Modelo alternativo de testamento vital

Formulário de testamento vital: era possível fazer melhor

No livro Testamento Vital. O Que É? Como Elaborá-lo? publicado nos inícios de 2011, portanto antes de a lei sobre as directivas antecipadas de vontade (DAV) ser publicada, um de nós apresentou um possível modelo de as elaborar. Para o efeito, consultou diversos modelos europeus existentes, embora tendo sido maioritariamente influenciado pelo modelo andaluz.

Como o modelo do livro pode ser consultado gratuitamente na Net, vamos aqui apenas dar conta desse modelo espanhol, entretanto revisto, por o considerarmos bastante bem feito (a versão que usamos é a de 2012 e pode ser consultada no site da Junta de Andalucia, Consejería de Salud).

Esse modelo tem quatro anexos: um para a inscrição da DAV no Registo existente na Andaluzia (embora os andaluzes utilizem o termo “Declaração de Vontade Vital Antecipada”, para simplificar vamos usar o equivalente português, DAV); outro para que a pessoa dê conta dos seus desejos e preferências, caso não tenha capacidade suficiente para se expressar; um terceiro para que o procurador de Cuidados de Saúde declare aceitar tal (en)cargo; um último para que a pessoa que substitui o outro procurador – caso este não possa estar presente –declare que também aceita a função.
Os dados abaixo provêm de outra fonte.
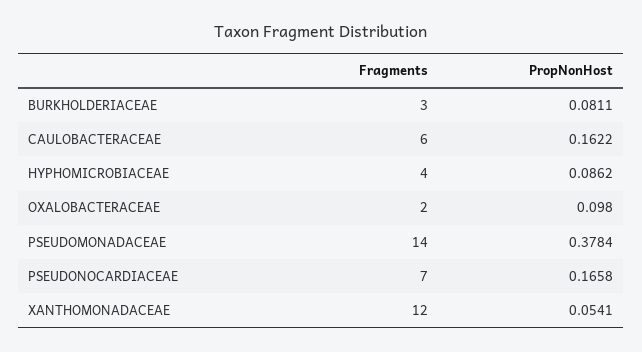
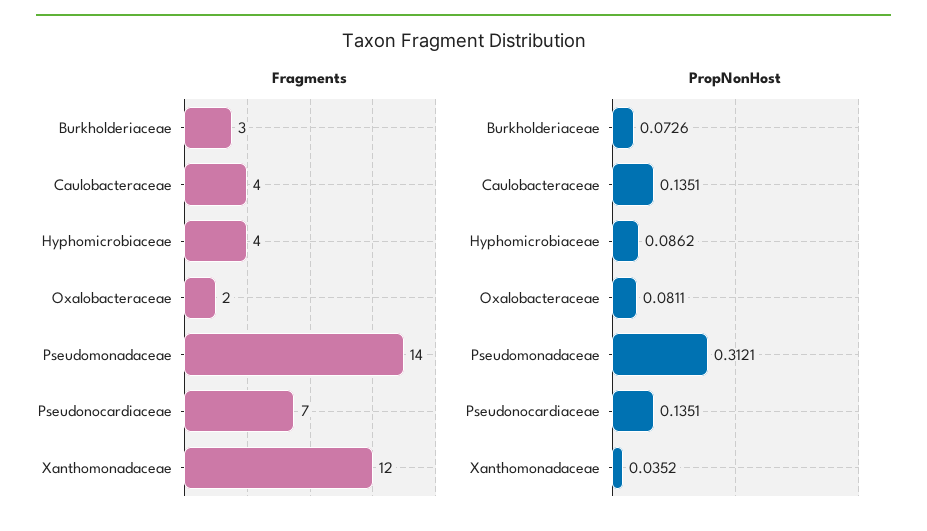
PropNonHost, BURKHOLDERIACEAE: 0.0811 -> 0.0726
Fragments, CAULOBACTERACEAE: 6 -> 4
PropNonHost, CAULOBACTERACEAE: 0.1622 -> 0.1351
PropNonHost, OXALOBACTERACEAE: 0.098 -> 0.0811
PropNonHost, PSEUDOMONADACEAE: 0.3784 -> 0.3121
PropNonHost, PSEUDONOCARDIACEAE: 0.1658 -> 0.1351
PropNonHost, XANTHOMONADACEAE: 0.0541 -> 0.0352

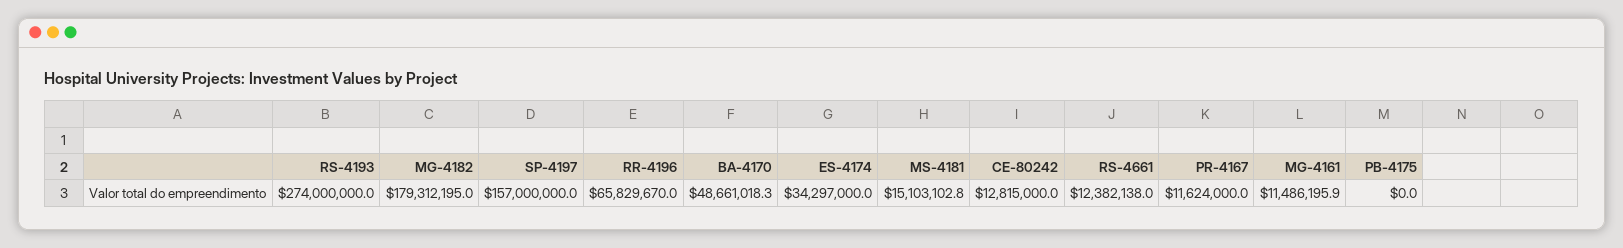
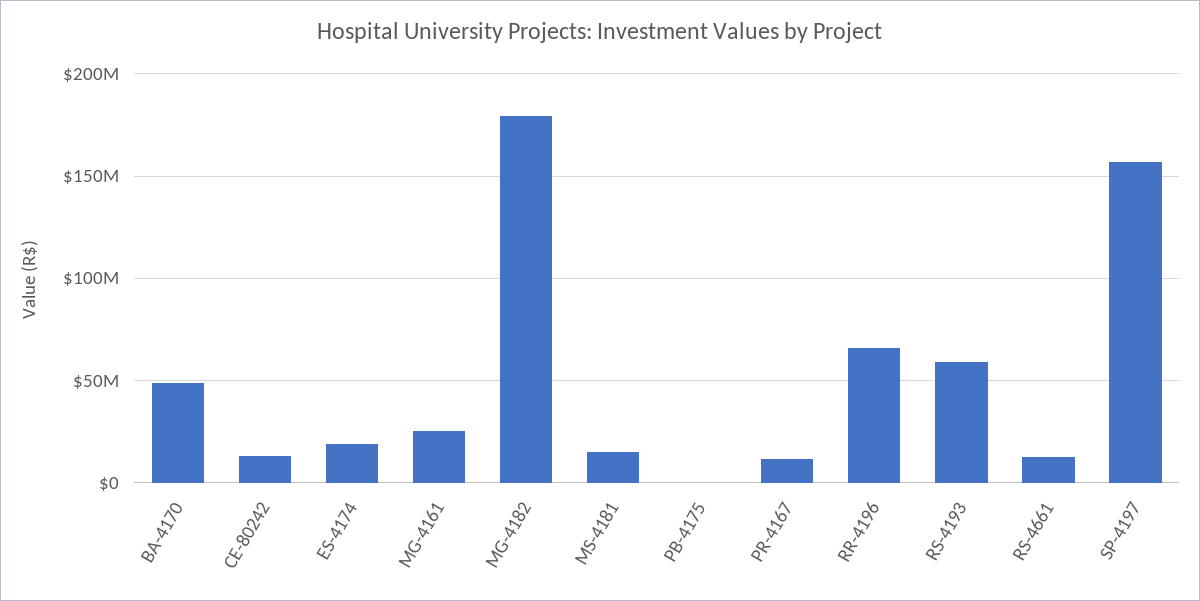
RS-4193: 274000000 -> 60000000
ES-4174: 34297000 -> 20000000
MG-4161: 11486195.9 -> 25000000

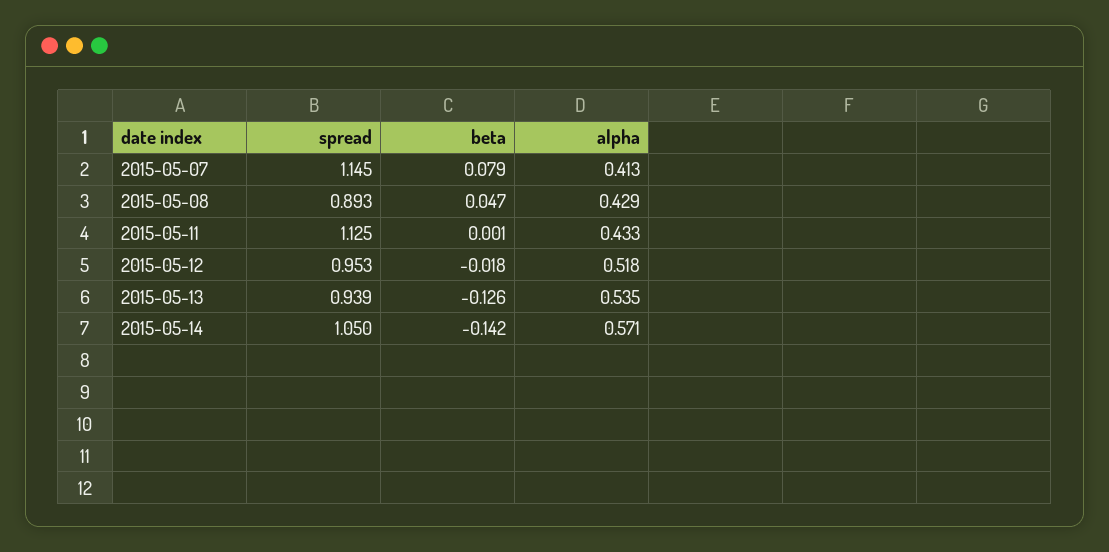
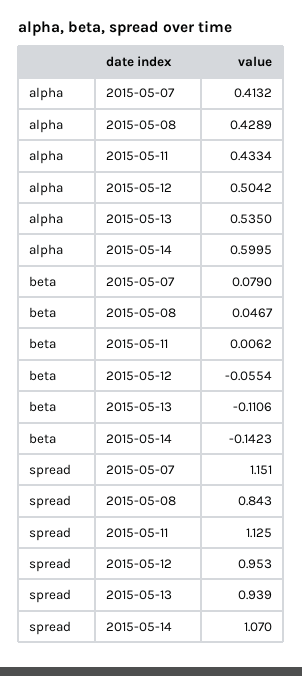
spread, 2015-05-07: 1.145 -> 1.151
spread, 2015-05-08: 0.893 -> 0.843
beta, 2015-05-11: 0.001 -> 0.0062
beta, 2015-05-12: -0.018 -> -0.0554
alpha, 2015-05-12: 0.518 -> 0.5042
beta, 2015-05-13: -0.126 -> -0.1106
spread, 2015-05-14: 1.05 -> 1.07
alpha, 2015-05-14: 0.571 -> 0.5995

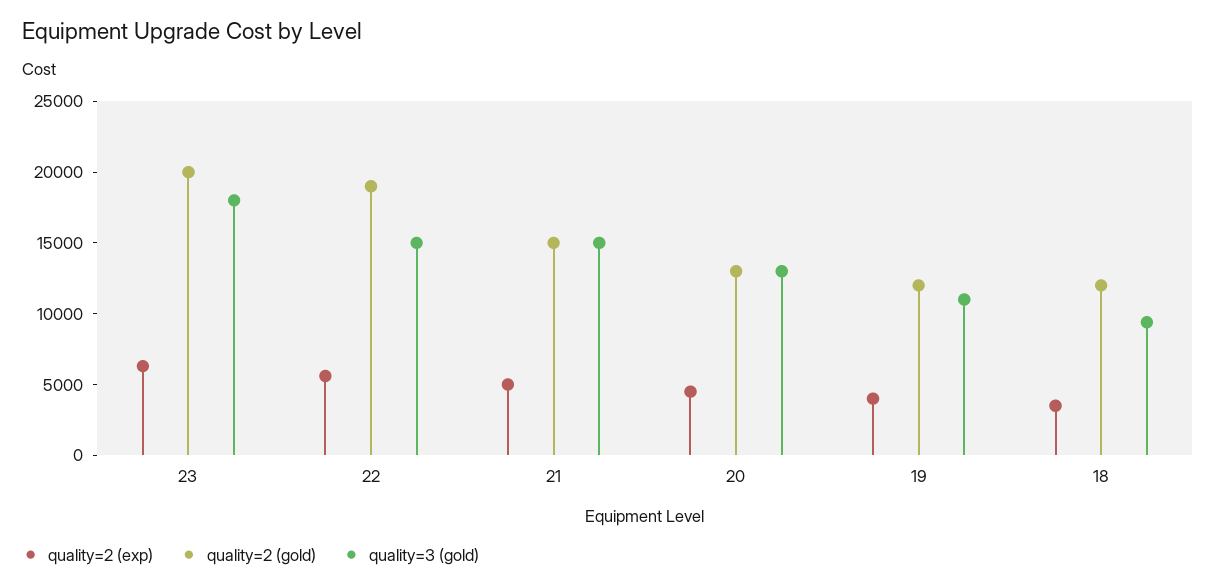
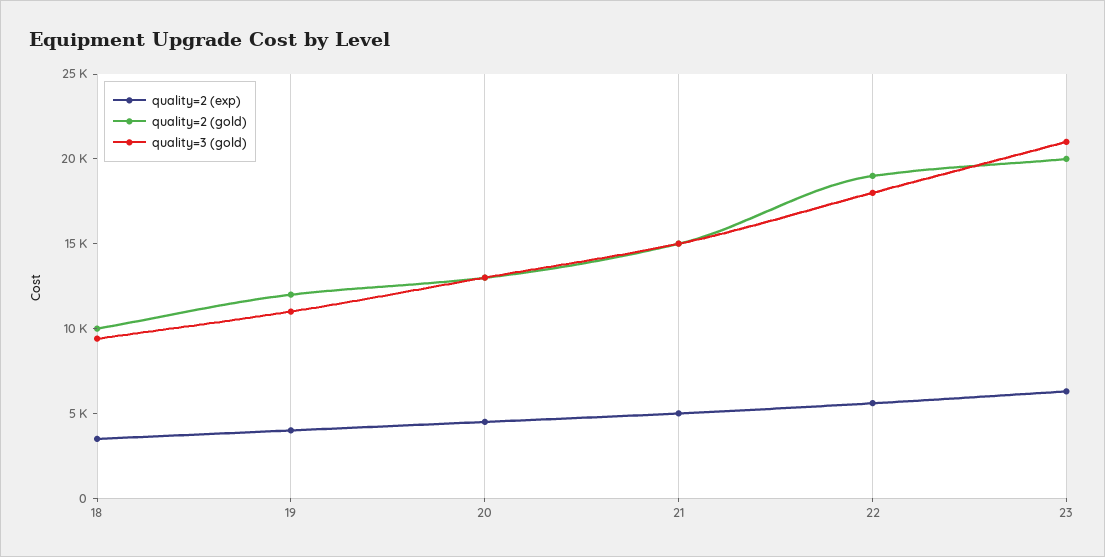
quality=3 (gold), 23: 18000 -> 21000
quality=3 (gold), 22: 15000 -> 18000
quality=2 (gold), 18: 12000 -> 10000

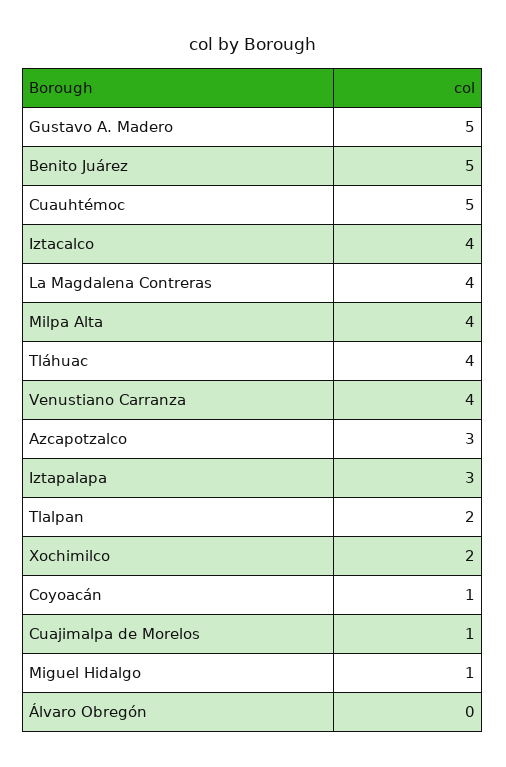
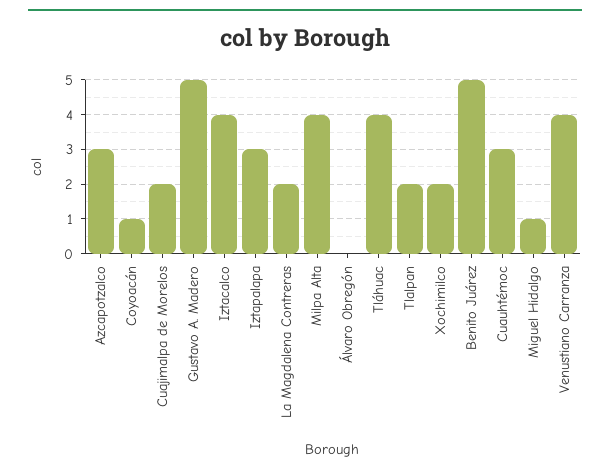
Cuauhtémoc: 5 -> 3
La Magdalena Contreras: 4 -> 2
Cuajimalpa de Morelos: 1 -> 2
O anexo II, considerado o mais importante, tem seis secções: a) “recolhe os valores que você deseja que se tenham em conta ao tomar decisões sobre a sua saúde”; b) "estabelece as situações clínicas em que você quer que se aplique este documento”; c) “especifica as actuações respeitante à saúde que você quer que se façam ou não”; d) “especifica as suas preferências quanto à doação de órgãos e tecidos” (Portugal tem já um registo quanto a este apartado); d) “recolhe outras considerações e preferências”; e) “permite a designação de um/a representante”.

No anexo II, após um espaço que recolhe elementos concretos quanto à identificação da pessoa, abre-se um campo em branco em que ela poderá expressar os “valores vitais que se hão-de ter em conta e que justificam as [suas] decisões e preferências”. Exemplos: “poder ainda comunicar de algum modo com a família ou amigos/as”; “ter um grau suficiente de consciência para dar-me conta do que se passa à minha volta”; “poder fazer a minha própria higiene”; “alimentar-me sem necessitar de medidas artificiais”; “movimentar-me com a menor ajuda possível”; "viver sem necessidade de estar ligado permanentemente a máquinas de suporte vital”; “viver com a menor dor física possível”; “ser cuidado em minha casa pelas pessoas que me amem”; “permanecer no meu domicílio nos últimos dias da minha vida”.

Como exemplos de situações clínicas em que a pessoa quer que se aplique a sua DAV são-nos dados os seguintes: a) “deterioração grave ou irreversível (coma irreversível, estado vegetativo persistente, estado de consciência mínima)”; b) “doença em estado terminal”; c) “doença em situação de agonia”; d) “doença degenerativa do sistema nervoso em fase avançada”; e) “doença degenerativa do sistema neuromuscular em fase avançada”; f) “demência de causa degenerativa em fase avançada”; h) “imunodeficiência em fase avançada”. Por baixo de cada situação, aparecem as opções "Sim", "Não" e"Não me pronuncio". A seguir, a pessoa encontra um amplo espaço em branco em que poderá enumerar outras “situações clínicas em que não haja expectativa de recuperação, que [lhe] provoquem uma grande deterioração física ou mental ou que sejam incompatíveis com as instruções e valores expressados nesta Declaração”.

Segue-se o apartado em que se encontram as indicações do sujeito sobre como proceder nas situações clínicas já por ele assinaladas. Por baixo de cada uma delas, três possibilidades, antecedidas de novo por pequenos quadrados, de modo a permitir indicar o que se pretende: a) “Transfusão de sangue”; b) “alimentação mediante nutrição parentérica (soros nutritivos por via venosa)”; c) “alimentação através de tubo de gastrostomia”; d) alimentação através de sonda naso-gástrica”; e) “hidratação com soros por via venosa”; f) “técnicas de hemodiálise/diálise peritoneal”; g) “respirador artificial” (ventilação mecânica); h) "reanimação cardiopulmonar”; i) “sedação paliativa”. A pessoa pode, em campo aberto, deixar ainda mais directrizes.

Todas estas indicações encontram-se num guia que, em linguagem muito acessível, vai esclarecendo o leitor. Pegue-se neste guia e neste formulário, compare-se com o formulário sem guia que nós possuímos, e perguntemo-nos se, pelo menos neste campo, não gostaríamos de ser antes andaluzes.